The rate of deployment of point of sale terminals that accept debit cards will far outstrip new automated teller machine installations over the next four years, a Cleveland-based analyst projects.
The prediction, by Freedonia Group Inc., supports assertions by electronic banking executives that debit point of sale - in which a consumer makes retail purchases using an ATM card - will soon be a lucrative source of revenue for financial institutions.
"You've heard a lot of talk over the years about the cashless society, and now we're seeing the cornerstone of that vision - namely the POS terminal - being installed on a widespread basis," said Stephen Cole, president of Chicago's dominant electronic banking network, Cash Station.
Fast Growth Expected
According to Freedonia Group, retail merchants in the United States have currently installed about 320,000 POS terminals that accept debit cards, including about 25.000 terminals that can authorize both debit and credit transactions.
By 1997, the number of debit POS terminals is expected to grow by more than 30% to 1.1 million.
The terminals have thus far been installed mainly at supermarkets, gas stations, and convenience stores. But as consumers begin to use their cards at these locations, observers feel that POS debit will soon make inroads into other types of retail businesses, including department stores.
Yet despite the fact that debit POS is accepted as the most promising electronic banking product of the |90s, ATMs still clearly have their place.
Room for Expansion
According to Freedonia Group, the number of ATMs will grow over 20% in the next four years from the current 87,000 terminals to over 110,000 in 1997. This prediction is surprising, given that many experts feel the U.S. market is already almost saturated with ATMs.

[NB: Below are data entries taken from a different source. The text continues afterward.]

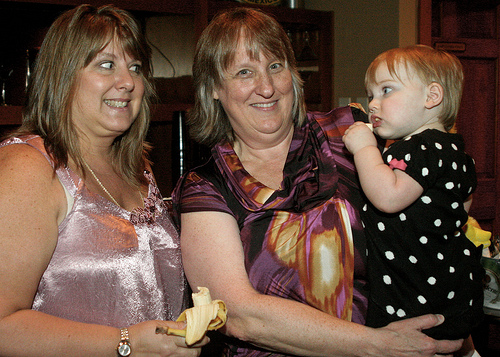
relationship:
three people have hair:
[65, 70, 392, 170] [29, 7, 466, 157]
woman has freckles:
[170, 7, 462, 357] [256, 299, 331, 353]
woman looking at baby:
[5, 10, 195, 305] [332, 40, 481, 350]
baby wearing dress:
[342, 44, 485, 340] [373, 128, 484, 316]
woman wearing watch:
[0, 4, 210, 357] [115, 326, 132, 354]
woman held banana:
[0, 4, 210, 357] [172, 274, 234, 354]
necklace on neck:
[74, 152, 146, 215] [63, 117, 117, 158]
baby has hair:
[342, 44, 485, 340] [365, 43, 466, 132]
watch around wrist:
[116, 322, 131, 355] [112, 317, 133, 355]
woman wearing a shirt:
[169, 6, 464, 355] [169, 102, 387, 355]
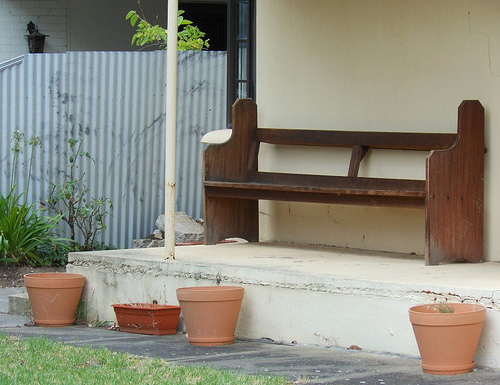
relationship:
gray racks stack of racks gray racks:
[138, 199, 200, 249] [142, 197, 196, 250]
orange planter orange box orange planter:
[107, 299, 176, 346] [107, 295, 182, 338]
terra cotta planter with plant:
[414, 298, 486, 369] [54, 178, 107, 270]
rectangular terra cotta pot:
[114, 297, 164, 345] [98, 277, 174, 385]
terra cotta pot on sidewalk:
[20, 270, 85, 329] [97, 336, 358, 354]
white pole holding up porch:
[153, 3, 187, 258] [94, 264, 490, 304]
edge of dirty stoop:
[72, 253, 151, 286] [72, 261, 131, 349]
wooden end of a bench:
[412, 151, 469, 268] [422, 163, 448, 244]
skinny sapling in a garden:
[5, 125, 49, 197] [56, 164, 98, 230]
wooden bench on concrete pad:
[188, 98, 487, 263] [267, 235, 394, 327]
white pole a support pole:
[153, 3, 187, 258] [151, 86, 200, 234]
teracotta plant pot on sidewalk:
[102, 293, 189, 385] [261, 318, 349, 385]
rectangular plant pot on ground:
[110, 297, 182, 334] [143, 338, 270, 385]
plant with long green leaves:
[49, 162, 109, 272] [28, 149, 97, 229]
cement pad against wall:
[65, 221, 500, 325] [264, 318, 309, 383]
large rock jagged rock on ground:
[147, 199, 200, 249] [27, 237, 160, 329]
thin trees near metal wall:
[8, 125, 41, 208] [87, 102, 193, 213]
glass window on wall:
[233, 3, 254, 115] [250, 50, 341, 113]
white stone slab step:
[4, 281, 31, 319] [264, 258, 346, 328]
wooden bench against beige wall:
[188, 98, 487, 263] [250, 2, 500, 257]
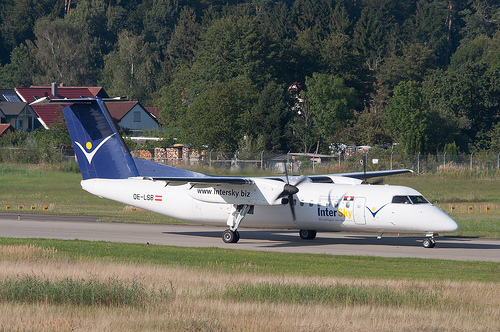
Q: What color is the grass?
A: Green and brown.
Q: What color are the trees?
A: Green.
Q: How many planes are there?
A: One.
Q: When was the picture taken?
A: Daytime.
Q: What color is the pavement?
A: Gray.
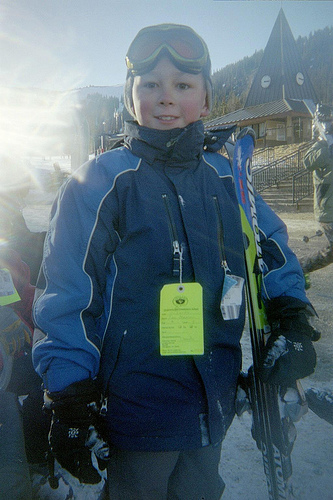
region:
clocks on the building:
[262, 71, 322, 92]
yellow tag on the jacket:
[147, 239, 212, 363]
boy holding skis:
[220, 128, 322, 419]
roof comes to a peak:
[251, 15, 327, 103]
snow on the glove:
[83, 421, 111, 459]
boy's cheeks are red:
[122, 96, 227, 124]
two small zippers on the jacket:
[159, 185, 284, 273]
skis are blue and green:
[230, 116, 278, 291]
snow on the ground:
[225, 465, 277, 492]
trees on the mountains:
[228, 53, 259, 106]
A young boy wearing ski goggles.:
[126, 31, 215, 206]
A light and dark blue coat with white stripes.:
[107, 159, 229, 270]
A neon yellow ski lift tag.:
[158, 283, 206, 361]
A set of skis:
[229, 131, 265, 315]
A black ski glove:
[52, 396, 110, 477]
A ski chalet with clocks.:
[265, 18, 305, 108]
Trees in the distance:
[222, 69, 241, 101]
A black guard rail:
[269, 152, 290, 176]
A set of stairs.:
[284, 180, 295, 209]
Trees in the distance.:
[87, 100, 114, 130]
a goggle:
[115, 9, 248, 132]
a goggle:
[99, 15, 197, 87]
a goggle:
[126, 34, 208, 92]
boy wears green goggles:
[124, 26, 194, 76]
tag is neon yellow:
[162, 275, 206, 357]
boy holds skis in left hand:
[219, 132, 308, 497]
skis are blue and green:
[233, 134, 294, 489]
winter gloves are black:
[45, 369, 111, 493]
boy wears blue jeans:
[110, 435, 210, 495]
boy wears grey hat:
[110, 56, 134, 115]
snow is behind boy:
[238, 423, 330, 498]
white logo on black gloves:
[65, 428, 80, 438]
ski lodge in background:
[217, 5, 321, 137]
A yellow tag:
[152, 249, 248, 433]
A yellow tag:
[153, 281, 202, 389]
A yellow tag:
[153, 244, 185, 368]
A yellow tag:
[163, 184, 197, 385]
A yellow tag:
[175, 297, 229, 496]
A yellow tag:
[129, 294, 205, 498]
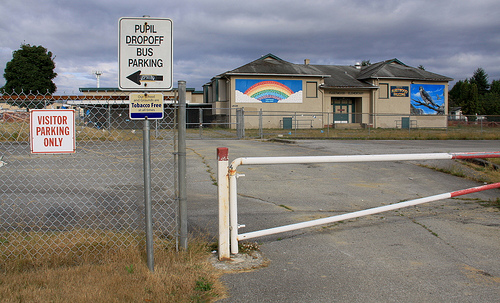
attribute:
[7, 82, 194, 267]
fence — Steel, chain link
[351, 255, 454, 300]
driveway — grey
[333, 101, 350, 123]
door — green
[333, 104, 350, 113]
sign — red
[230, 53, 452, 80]
roof — Gray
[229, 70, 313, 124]
painting — rainbow, clouds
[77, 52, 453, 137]
building —  very big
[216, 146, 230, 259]
pole —  straight white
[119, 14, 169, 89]
sign —  black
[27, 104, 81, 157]
sign — red, white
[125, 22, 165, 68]
text —  black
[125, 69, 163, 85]
black arrow —  black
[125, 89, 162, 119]
sign — small faded and white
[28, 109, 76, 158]
sign — white and red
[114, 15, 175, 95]
white board —  white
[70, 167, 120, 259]
fence — metal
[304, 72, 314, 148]
mural — rainbow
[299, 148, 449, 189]
fence — White and red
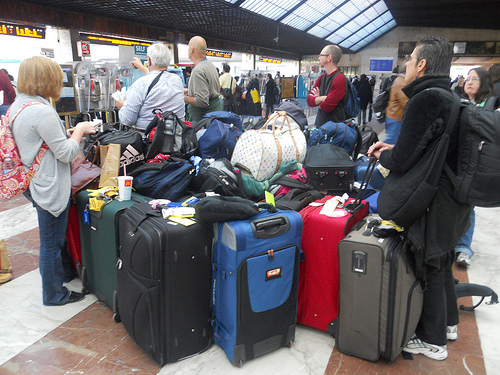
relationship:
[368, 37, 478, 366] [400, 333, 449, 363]
man wears shoe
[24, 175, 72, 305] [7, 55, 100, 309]
leg belongs to woman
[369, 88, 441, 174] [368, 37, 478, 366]
arm belongs to man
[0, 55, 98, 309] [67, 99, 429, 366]
woman with luggage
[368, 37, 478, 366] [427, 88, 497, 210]
man has backpack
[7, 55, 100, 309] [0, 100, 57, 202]
woman wears backpack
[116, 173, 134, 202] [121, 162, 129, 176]
cup has straw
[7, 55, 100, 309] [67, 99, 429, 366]
woman next to luggage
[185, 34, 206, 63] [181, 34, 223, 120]
head belongs to man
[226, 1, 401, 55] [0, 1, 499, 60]
window along roof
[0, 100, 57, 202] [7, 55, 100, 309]
backpack belongs to woman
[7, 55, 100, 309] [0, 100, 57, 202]
woman has backpack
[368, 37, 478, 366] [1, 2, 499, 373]
man in airport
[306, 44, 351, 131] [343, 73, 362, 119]
man has backpack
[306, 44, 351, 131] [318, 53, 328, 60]
man has eyeglasses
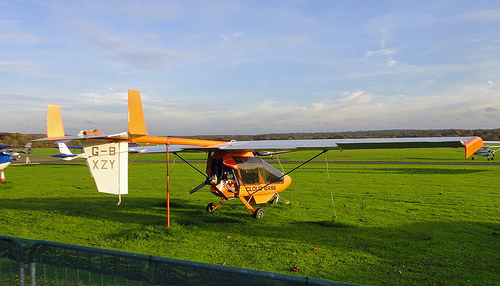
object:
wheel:
[250, 206, 268, 224]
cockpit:
[225, 150, 286, 191]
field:
[2, 117, 500, 283]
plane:
[0, 137, 43, 183]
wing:
[183, 127, 491, 162]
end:
[114, 86, 159, 140]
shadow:
[0, 176, 500, 286]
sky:
[2, 1, 499, 141]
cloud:
[76, 31, 500, 122]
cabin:
[198, 151, 294, 211]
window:
[230, 152, 289, 187]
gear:
[200, 196, 222, 216]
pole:
[164, 144, 172, 230]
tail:
[98, 82, 159, 141]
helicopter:
[11, 89, 487, 228]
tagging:
[79, 131, 138, 210]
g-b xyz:
[86, 143, 121, 174]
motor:
[182, 156, 235, 205]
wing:
[26, 103, 129, 148]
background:
[5, 7, 500, 213]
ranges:
[4, 126, 500, 165]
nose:
[1, 154, 15, 169]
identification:
[78, 130, 132, 200]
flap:
[19, 132, 129, 146]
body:
[166, 136, 306, 221]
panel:
[210, 171, 229, 183]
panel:
[210, 156, 225, 165]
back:
[179, 148, 247, 207]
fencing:
[1, 230, 438, 286]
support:
[237, 195, 255, 214]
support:
[214, 197, 229, 212]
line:
[271, 145, 293, 178]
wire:
[319, 150, 340, 223]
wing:
[71, 132, 131, 199]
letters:
[78, 144, 119, 174]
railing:
[0, 228, 403, 286]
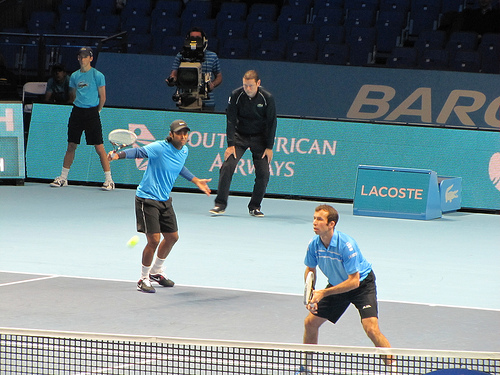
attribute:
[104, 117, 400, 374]
people — playing tennis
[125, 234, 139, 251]
ball — in the air, yellow, green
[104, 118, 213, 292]
man — standing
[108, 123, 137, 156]
racket — white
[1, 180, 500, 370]
court — gray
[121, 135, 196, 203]
shirt — blue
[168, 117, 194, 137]
hat — black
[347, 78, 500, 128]
word — in the background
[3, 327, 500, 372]
net — black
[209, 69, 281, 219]
man — slightly crouched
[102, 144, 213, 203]
man's arms — outstretched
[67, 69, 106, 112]
man's arms — behind his back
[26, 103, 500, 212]
sign — blue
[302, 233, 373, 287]
shirt — blue, striped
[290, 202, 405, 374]
man — bending over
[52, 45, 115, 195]
referee — standing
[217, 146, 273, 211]
pants — black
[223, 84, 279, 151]
shirt — black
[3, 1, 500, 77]
seats — empty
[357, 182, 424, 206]
letters — white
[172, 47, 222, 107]
shirt — blue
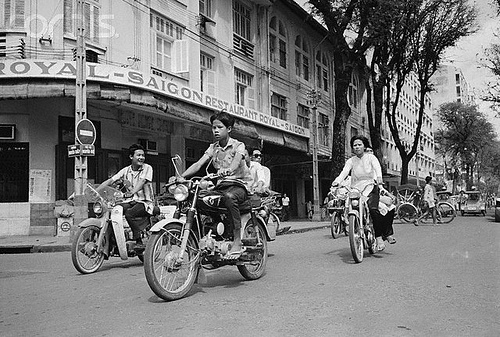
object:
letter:
[9, 59, 30, 75]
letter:
[57, 60, 75, 78]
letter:
[87, 62, 110, 83]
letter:
[124, 68, 148, 86]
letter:
[144, 73, 160, 89]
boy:
[93, 139, 158, 237]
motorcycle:
[66, 175, 183, 279]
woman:
[330, 134, 384, 247]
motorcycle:
[326, 179, 402, 264]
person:
[422, 174, 440, 224]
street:
[1, 216, 496, 335]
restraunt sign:
[1, 53, 318, 149]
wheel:
[140, 221, 203, 301]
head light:
[167, 180, 195, 206]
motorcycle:
[138, 149, 275, 300]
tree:
[376, 4, 449, 190]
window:
[145, 5, 197, 88]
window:
[199, 47, 222, 100]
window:
[233, 63, 257, 108]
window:
[269, 85, 291, 122]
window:
[292, 100, 313, 131]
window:
[314, 106, 336, 146]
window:
[266, 9, 289, 68]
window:
[216, 28, 263, 68]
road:
[427, 259, 470, 294]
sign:
[14, 56, 323, 142]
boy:
[178, 109, 279, 259]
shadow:
[133, 290, 178, 315]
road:
[248, 309, 312, 334]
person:
[342, 143, 402, 215]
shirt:
[337, 150, 374, 202]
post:
[61, 40, 91, 251]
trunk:
[329, 77, 366, 184]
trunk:
[445, 165, 485, 229]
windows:
[429, 81, 440, 113]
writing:
[30, 174, 60, 215]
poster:
[24, 152, 56, 218]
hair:
[189, 92, 270, 127]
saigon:
[97, 63, 202, 110]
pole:
[57, 55, 104, 234]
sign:
[61, 117, 112, 165]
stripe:
[64, 122, 94, 139]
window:
[219, 66, 257, 106]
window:
[265, 13, 299, 94]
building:
[26, 0, 491, 261]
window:
[293, 28, 311, 82]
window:
[313, 43, 332, 93]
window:
[297, 98, 310, 130]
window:
[315, 39, 338, 99]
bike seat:
[232, 186, 261, 206]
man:
[102, 146, 158, 211]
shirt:
[99, 164, 155, 196]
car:
[459, 195, 493, 213]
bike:
[332, 200, 392, 261]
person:
[176, 107, 264, 262]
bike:
[132, 150, 272, 303]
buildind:
[133, 37, 251, 84]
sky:
[345, 1, 497, 143]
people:
[97, 111, 391, 261]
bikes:
[66, 178, 388, 305]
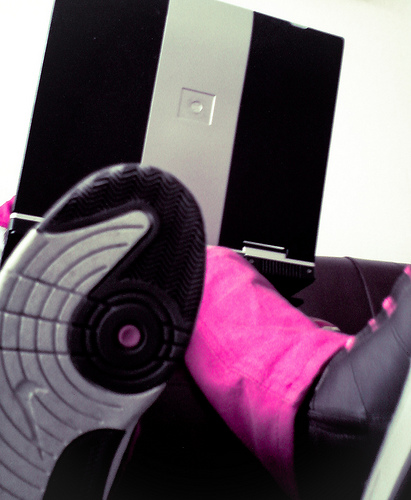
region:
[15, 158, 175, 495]
the bottom of a sneaker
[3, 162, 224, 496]
the sole of a shoe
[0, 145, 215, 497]
the rubber sole of a shoe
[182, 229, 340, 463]
a pink pant leg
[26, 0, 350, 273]
this is a laptop computer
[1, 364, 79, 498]
the Nike swoosh logo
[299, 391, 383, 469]
there is a zipper on the side of the shoe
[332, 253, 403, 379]
the shoe has pink laces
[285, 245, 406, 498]
the shoe is black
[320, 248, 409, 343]
the backrest of a leather sofa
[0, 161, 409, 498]
shoes are black, white, and pink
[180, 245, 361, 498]
person is wearing pink pants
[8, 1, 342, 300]
black and grey laptop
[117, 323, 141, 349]
pink circle on shoe sole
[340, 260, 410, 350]
pink laces on shoe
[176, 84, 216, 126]
square on back of laptop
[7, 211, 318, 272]
metal between clamshell pieces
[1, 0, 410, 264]
white wall behind couch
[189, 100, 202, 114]
circle inside square on laptop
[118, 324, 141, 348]
Pink circle on a shoe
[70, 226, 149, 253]
Small lines on the bottom of a shoe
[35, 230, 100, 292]
Small lines on the bottom of a shoe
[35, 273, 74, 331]
Small lines on the bottom of a shoe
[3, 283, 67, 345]
Small lines on the bottom of a shoe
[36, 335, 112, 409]
Small lines on the bottom of a shoe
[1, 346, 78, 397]
Small lines on the bottom of a shoe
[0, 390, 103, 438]
Small lines on the bottom of a shoe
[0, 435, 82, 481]
Small lines on the bottom of a shoe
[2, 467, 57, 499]
Small lines on the bottom of a shoe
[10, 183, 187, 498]
The bottom of the shoe.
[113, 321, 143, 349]
The dot is pink.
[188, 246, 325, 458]
The pants are pink.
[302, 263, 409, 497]
The shoes are black.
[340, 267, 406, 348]
The laces are pink.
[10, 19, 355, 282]
The computer is black and gray.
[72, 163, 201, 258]
The tip of the shoe is black.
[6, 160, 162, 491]
The bottom of the shoe is white.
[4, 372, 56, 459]
The logo is Nike.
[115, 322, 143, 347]
Pink circle on the bottom of a shoe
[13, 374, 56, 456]
Nike symbol on the bottom of a shoe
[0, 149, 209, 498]
Bottom of a nike shoe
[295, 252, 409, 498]
The side of a nike shoe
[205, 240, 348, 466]
Cuff of a pink pant leg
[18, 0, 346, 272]
The back or a black and silver laptop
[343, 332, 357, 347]
The side of a pink lace of a nike shoe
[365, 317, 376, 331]
The side of a pink lace of a nike shoe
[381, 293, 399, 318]
The side of a pink lace of a nike shoe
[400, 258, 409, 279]
The side of a pink lace of a nike shoe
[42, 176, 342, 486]
these are shoes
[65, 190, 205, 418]
the shoe is black and white and pink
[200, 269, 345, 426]
the pant leg is pink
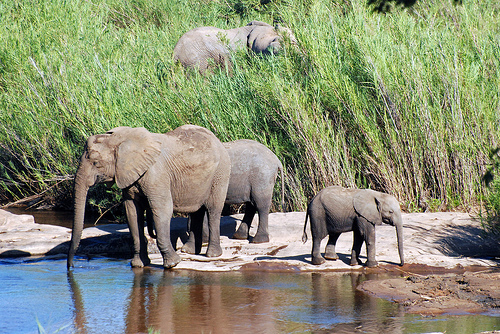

However, Freedonia Group said that banks are increasingly looking to install ATMs away from their branch offices. This is supported by American Bankers Association figures. According to a 1992 ABA automation survey, about 14% of banks that do not currently operate off-premises ATMs plan to begin doing so by the end of 1994.
In addition to new ATM installations, Freedonia sees a healthy market for replacement machines over the next few years. In the past two years alone, two of the nation's largest financial institutions, Bank-America Corp. and Chemical Banking Corp., have announced plans to replace almost 2,500 older ATMs with new models.
Brisk Sales Expected
"We think the combination of replacement machines and additions to new locations will keep ATM sales at a consistently high level over the next few years," said Edward Hester, an analyst with Freedonia Group.
Mr. Hester emphasized, however, that the rise of point of sale will force banks to be creative about where they place the ATMs in the future. He said that debit POS will probably begin to reduce consumers' need for cash at shopping malls and other retail-oriented locations.
Thus, banks should begin installing their ATMs in places where it will not have to compete with POS terminals for transactions. Such locations include workplaces and college campuses.